_What this task involves_. According to the passage on the Saraswati river, what position did archaeologist BB Lal formerly hold?

(Provided text Opens)

Drainage map of northwestern India showing old bed of Saraswati river which is largely occupied by modern Ghagghar River except a 35 km loop which flows north of the palaeochannel near Fatehabad. Source: Research Gate

There are numerous Harappan sites, including Kalibangan, Rakhigarhi, and Dholavira, located along the Ghaggar-Hakra system. This suggests that a significant river supported the development of the Indus Valley Civilisation, which is also known as the Sindhu-Saraswati or Indus-Saraswati Civilisation.

Archaeologist Braj Basi Lal, or BB Lal, the former Director-General of the ASI, has been a prominent advocate of the argument that the distribution of these Harappan sites aligns with the course of Saraswati, not the Sindhu/Indus, suggesting that Saraswati was a central hub of the IVC. Even in Kalibangan, excavations have uncovered Vedic ritual altars, Vedis, and Yupas, hinting at the cultural-religious continuity between the Vedic and Harappan civilisations. Interestingly, BB Lal is often labelled as a ‘Hindutva-influenced’ archaeologist by the left-liberal cabal.

(Provided text Closes)
(Given data Opens)

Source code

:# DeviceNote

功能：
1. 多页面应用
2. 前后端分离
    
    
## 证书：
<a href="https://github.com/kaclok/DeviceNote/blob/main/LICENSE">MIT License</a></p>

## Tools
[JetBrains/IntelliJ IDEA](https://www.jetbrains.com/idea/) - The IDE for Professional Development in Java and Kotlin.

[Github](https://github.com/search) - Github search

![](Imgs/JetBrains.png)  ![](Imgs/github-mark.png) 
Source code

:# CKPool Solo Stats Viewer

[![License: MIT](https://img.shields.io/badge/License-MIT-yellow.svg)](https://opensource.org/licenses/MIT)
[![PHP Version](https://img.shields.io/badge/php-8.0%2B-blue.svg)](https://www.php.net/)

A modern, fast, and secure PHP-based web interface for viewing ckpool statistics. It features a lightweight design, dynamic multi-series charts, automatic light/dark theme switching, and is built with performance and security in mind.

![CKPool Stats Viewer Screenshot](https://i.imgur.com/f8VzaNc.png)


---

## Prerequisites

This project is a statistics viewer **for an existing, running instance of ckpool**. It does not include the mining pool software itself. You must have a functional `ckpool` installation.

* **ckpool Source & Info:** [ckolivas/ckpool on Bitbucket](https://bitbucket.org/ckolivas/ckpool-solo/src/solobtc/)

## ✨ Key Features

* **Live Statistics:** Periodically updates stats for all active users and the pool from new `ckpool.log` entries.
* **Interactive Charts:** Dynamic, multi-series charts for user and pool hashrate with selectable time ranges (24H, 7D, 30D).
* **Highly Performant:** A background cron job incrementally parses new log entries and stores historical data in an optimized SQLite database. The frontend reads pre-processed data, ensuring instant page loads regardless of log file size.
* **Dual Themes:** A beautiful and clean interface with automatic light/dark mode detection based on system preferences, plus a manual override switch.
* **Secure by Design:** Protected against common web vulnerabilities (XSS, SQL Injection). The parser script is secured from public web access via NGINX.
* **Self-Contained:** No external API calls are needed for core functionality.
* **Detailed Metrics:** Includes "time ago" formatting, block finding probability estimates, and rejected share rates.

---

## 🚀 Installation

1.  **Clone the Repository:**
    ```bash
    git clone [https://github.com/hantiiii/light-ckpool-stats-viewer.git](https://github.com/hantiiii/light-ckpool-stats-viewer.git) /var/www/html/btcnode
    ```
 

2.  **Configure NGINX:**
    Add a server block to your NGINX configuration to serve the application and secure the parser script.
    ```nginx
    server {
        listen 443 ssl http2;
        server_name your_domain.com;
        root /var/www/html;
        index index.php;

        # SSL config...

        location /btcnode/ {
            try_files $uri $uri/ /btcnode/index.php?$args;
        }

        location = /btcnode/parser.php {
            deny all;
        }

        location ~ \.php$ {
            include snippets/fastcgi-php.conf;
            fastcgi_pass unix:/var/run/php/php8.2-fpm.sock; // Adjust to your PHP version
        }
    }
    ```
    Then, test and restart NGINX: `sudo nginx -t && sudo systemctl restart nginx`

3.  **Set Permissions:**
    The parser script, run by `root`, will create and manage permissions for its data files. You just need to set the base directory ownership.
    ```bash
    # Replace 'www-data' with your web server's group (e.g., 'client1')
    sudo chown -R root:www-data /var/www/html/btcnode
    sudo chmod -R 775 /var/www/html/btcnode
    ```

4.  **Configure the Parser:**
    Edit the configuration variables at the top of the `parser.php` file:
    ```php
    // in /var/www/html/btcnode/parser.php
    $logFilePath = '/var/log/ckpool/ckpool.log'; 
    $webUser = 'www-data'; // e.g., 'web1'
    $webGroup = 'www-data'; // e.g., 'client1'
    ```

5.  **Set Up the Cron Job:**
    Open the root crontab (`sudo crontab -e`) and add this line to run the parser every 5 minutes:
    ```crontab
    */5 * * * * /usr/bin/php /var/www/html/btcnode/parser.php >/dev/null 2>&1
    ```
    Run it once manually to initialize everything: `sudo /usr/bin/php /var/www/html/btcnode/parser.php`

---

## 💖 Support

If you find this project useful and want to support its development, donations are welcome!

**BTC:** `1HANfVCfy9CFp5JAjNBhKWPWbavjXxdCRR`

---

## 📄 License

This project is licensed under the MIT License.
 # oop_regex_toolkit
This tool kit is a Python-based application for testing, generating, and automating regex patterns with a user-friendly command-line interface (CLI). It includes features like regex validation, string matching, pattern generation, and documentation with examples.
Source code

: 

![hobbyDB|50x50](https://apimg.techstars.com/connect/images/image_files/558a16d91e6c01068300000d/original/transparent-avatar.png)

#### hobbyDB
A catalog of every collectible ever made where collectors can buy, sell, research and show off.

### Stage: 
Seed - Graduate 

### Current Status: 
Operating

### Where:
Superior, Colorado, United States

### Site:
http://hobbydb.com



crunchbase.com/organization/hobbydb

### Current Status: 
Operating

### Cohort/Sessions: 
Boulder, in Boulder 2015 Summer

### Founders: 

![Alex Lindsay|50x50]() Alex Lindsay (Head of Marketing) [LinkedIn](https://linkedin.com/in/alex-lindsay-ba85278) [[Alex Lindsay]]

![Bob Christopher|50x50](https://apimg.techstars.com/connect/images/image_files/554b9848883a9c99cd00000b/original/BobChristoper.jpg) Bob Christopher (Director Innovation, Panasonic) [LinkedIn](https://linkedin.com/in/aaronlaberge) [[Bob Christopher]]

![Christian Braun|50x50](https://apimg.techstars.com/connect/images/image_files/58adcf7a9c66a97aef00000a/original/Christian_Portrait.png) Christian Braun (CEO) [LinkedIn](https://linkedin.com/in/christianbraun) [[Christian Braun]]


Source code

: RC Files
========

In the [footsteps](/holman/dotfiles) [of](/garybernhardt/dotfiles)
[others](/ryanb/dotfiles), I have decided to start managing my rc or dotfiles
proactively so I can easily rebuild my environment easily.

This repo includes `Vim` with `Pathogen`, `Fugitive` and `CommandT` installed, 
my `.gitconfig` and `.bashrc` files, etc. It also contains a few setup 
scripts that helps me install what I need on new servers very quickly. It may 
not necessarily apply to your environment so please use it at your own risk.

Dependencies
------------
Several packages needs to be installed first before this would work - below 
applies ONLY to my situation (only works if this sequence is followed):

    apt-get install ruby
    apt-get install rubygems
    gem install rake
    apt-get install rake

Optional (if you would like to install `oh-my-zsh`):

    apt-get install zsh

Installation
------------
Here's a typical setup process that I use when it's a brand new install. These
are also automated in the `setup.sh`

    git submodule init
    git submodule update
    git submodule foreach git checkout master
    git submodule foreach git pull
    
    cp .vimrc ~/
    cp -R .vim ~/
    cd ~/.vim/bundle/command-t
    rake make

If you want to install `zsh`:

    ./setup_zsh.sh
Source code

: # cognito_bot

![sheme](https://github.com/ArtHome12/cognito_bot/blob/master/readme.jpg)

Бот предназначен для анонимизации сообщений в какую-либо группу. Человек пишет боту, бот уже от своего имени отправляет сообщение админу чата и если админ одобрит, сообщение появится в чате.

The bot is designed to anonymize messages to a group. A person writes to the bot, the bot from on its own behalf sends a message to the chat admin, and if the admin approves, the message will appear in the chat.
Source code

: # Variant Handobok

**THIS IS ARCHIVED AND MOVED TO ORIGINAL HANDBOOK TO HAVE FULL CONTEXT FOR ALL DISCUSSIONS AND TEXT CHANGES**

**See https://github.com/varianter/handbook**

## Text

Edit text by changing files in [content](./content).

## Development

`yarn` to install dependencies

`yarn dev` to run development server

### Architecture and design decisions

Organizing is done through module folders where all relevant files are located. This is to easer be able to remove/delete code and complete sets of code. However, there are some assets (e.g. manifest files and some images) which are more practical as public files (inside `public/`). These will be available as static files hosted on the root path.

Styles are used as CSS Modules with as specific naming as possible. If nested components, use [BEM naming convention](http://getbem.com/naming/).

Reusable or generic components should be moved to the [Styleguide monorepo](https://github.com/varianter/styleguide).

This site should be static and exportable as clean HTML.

(Given data Closes)

_Task output_. He was the former Director-General of the ASI.